Over the past few weeks, they have released three [Spotlights] (with a fourth to be released on Sunday 16 May), focusing this time on specific works: Robert Ramsey’s How are the mighty fallen (written for the death of Henry Prince of Wales, James VI and I’s oldest son), Alonso Lobo’s Versa est in luctum (written for one of the many exequies of Philip II of Spain), John Taverner’s Ave Dei patris filia (composed for Cardinal College, Oxford) and Giovanni da Palestrina’s Surge propera amica mea (from Palestrina’s early years in Rome).
Released on Vimeo, these are cleverly crafted 45 minute videos that explore the background to each piece in terms of history, geography, politics and Zeitgeist, as well as examining their compositional features and placing them in the musical contexts of their time. The style is that of a BBC4 documentary, and, although, clearly, lavish location shots are not possible, some good use of archive pictorial material leavens the visuals, which are conversations held in appropriate settings (St Mary Abchurch, Christ Church Cathedral) between members of the group and invited historians and musicologists, who include Dr Clare Jackson (Cambridge University), Dr Owen Rees (Oxford University) and Dr Stephen Darlington (former Director of Music at Christ Church).
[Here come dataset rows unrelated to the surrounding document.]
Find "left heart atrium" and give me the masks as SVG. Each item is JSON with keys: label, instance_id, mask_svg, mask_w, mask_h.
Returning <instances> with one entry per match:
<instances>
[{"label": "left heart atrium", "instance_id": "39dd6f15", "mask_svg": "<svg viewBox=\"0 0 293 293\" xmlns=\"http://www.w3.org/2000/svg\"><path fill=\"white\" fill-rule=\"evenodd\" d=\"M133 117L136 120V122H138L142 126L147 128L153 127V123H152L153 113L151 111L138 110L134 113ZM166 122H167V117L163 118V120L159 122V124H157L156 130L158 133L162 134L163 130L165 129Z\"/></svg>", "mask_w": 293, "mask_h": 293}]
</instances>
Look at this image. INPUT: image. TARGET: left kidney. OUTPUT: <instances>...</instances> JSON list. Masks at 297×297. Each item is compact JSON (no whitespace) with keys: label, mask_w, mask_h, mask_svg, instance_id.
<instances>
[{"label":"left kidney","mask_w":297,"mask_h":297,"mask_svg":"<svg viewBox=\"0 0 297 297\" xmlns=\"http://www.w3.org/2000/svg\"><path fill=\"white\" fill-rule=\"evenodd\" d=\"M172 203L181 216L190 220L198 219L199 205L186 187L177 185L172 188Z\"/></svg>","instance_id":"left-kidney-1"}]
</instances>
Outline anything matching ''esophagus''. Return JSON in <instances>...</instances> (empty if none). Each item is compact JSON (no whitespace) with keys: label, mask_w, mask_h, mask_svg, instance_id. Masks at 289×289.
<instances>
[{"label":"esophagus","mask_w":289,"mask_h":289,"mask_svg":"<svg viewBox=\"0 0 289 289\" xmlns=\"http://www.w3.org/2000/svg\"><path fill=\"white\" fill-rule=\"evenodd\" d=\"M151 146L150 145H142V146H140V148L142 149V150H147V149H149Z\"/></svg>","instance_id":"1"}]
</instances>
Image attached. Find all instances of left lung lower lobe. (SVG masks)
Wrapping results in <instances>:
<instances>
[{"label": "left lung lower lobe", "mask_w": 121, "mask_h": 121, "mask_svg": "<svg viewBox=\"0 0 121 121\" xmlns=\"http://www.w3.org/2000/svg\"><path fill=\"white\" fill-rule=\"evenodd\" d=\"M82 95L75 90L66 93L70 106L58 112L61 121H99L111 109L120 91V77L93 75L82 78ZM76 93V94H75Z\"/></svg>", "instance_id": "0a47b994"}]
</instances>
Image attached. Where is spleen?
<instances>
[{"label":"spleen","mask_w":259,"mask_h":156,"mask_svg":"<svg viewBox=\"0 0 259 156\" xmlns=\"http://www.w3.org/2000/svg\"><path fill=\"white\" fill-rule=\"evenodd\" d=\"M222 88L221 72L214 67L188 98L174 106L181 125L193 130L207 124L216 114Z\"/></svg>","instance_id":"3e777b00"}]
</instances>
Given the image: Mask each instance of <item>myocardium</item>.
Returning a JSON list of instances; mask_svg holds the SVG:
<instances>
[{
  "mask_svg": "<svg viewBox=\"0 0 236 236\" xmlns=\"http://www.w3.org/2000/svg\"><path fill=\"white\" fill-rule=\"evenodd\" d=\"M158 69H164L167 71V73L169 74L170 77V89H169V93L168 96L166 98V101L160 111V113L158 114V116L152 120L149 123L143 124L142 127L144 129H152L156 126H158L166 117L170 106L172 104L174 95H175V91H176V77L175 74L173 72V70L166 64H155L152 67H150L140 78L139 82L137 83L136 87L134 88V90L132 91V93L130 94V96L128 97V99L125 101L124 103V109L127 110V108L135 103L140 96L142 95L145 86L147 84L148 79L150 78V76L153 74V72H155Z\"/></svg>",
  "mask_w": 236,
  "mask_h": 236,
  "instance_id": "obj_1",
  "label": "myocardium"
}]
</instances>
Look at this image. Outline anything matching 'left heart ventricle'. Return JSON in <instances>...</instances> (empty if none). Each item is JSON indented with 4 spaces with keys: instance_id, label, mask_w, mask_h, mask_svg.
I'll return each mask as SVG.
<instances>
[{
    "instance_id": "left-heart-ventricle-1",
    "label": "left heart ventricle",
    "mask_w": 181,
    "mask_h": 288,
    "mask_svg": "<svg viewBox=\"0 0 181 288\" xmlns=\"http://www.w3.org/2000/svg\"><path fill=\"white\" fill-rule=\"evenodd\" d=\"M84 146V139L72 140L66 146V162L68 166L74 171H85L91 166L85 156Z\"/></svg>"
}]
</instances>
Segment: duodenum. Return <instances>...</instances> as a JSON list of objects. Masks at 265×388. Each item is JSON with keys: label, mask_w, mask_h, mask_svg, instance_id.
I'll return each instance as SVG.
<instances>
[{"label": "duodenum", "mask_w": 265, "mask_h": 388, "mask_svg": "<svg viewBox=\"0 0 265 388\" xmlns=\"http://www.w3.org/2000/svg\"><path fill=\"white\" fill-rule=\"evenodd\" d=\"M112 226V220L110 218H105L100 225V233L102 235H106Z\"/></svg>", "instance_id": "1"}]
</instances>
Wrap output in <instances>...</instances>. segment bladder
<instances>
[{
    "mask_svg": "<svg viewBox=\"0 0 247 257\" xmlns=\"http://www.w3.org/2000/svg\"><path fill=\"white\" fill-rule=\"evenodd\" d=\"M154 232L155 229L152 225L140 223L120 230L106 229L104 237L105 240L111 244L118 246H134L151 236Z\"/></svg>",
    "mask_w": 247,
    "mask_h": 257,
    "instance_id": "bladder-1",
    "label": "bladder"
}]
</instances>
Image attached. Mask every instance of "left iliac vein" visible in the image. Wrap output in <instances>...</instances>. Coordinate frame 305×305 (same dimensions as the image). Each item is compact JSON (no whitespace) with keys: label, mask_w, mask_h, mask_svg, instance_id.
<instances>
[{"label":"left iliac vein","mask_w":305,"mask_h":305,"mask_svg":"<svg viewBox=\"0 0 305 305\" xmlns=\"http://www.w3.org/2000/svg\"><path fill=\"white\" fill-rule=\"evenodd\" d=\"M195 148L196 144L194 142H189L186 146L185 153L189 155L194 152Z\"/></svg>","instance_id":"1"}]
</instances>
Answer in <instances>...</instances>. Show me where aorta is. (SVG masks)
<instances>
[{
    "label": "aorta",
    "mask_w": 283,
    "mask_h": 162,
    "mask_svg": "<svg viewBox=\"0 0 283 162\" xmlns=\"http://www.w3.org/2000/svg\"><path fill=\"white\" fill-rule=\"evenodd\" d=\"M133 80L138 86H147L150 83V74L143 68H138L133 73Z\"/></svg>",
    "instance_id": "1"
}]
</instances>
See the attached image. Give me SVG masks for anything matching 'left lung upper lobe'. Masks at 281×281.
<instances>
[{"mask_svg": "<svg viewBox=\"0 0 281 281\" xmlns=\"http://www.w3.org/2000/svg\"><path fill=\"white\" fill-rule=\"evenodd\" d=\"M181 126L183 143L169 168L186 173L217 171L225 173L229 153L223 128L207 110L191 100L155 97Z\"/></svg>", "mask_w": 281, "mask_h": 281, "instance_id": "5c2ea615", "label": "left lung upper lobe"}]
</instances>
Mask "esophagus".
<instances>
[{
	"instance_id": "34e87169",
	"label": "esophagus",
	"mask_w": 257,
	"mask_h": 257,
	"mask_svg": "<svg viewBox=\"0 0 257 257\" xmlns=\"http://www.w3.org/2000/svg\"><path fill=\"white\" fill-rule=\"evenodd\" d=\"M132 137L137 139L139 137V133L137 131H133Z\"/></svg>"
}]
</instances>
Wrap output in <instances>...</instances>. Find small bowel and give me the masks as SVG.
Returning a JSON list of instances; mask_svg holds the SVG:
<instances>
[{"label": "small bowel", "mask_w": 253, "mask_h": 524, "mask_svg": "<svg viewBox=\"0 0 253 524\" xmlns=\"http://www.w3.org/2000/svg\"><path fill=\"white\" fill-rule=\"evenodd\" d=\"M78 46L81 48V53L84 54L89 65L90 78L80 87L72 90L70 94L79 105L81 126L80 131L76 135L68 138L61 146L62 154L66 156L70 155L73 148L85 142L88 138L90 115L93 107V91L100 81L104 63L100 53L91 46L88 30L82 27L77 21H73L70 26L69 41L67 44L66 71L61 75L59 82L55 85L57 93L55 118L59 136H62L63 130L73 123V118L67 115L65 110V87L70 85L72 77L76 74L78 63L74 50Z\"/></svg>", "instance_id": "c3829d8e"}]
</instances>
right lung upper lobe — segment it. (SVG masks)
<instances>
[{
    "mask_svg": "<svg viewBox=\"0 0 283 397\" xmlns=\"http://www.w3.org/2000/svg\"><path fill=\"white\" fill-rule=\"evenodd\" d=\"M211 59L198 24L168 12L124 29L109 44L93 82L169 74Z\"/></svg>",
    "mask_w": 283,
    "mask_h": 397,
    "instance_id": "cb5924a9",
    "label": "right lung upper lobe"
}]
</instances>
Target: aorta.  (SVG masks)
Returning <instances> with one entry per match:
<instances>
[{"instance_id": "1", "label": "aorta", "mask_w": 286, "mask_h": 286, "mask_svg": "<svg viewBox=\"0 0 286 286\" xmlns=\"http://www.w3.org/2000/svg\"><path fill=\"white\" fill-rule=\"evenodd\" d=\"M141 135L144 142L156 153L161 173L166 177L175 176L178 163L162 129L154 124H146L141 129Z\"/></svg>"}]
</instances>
And, of course, there is the music. Each episode concludes with a full performance of the piece under discussion, recorded especially for this series, but there are some lovely bonuses, as the discussions on musical context also allow for some extracts, many of which were also specially recorded. So, for the Ramsey episode, we hear parts of works by Thomas Tomkins, Orlando Gibbons, Thomas Weelkes, John Ward, and Ramsey himself. In the Lobo episode, Philip II’s Habsburg heritage and his membership of the Order of the Golden Fleece are explored through the music of Heinrich Isaac, Thomas Crecquillon, Cristóbal de Morales, Tomás de Victoria and Jean Richafort. Several of John Taverner’s other works are used as examples in the episode featuring his Ave Dei patris filia, but it’s the work itself that occupies a large slot: around 15 minutes of complex polyphony, it presents a splendid opportunity for fans of music of the period to hear a first-rate account of this rarely performed work.
As always, Stile Antico deliver some excellent performances, with a sensitivity to the style and background of the material that one comes to expect from them. Indeed, these films give the listener an insight into the kinds of discussions that may well feature in the preparation of concert material by this group, who are well-known for their conductor-less, collaborative style.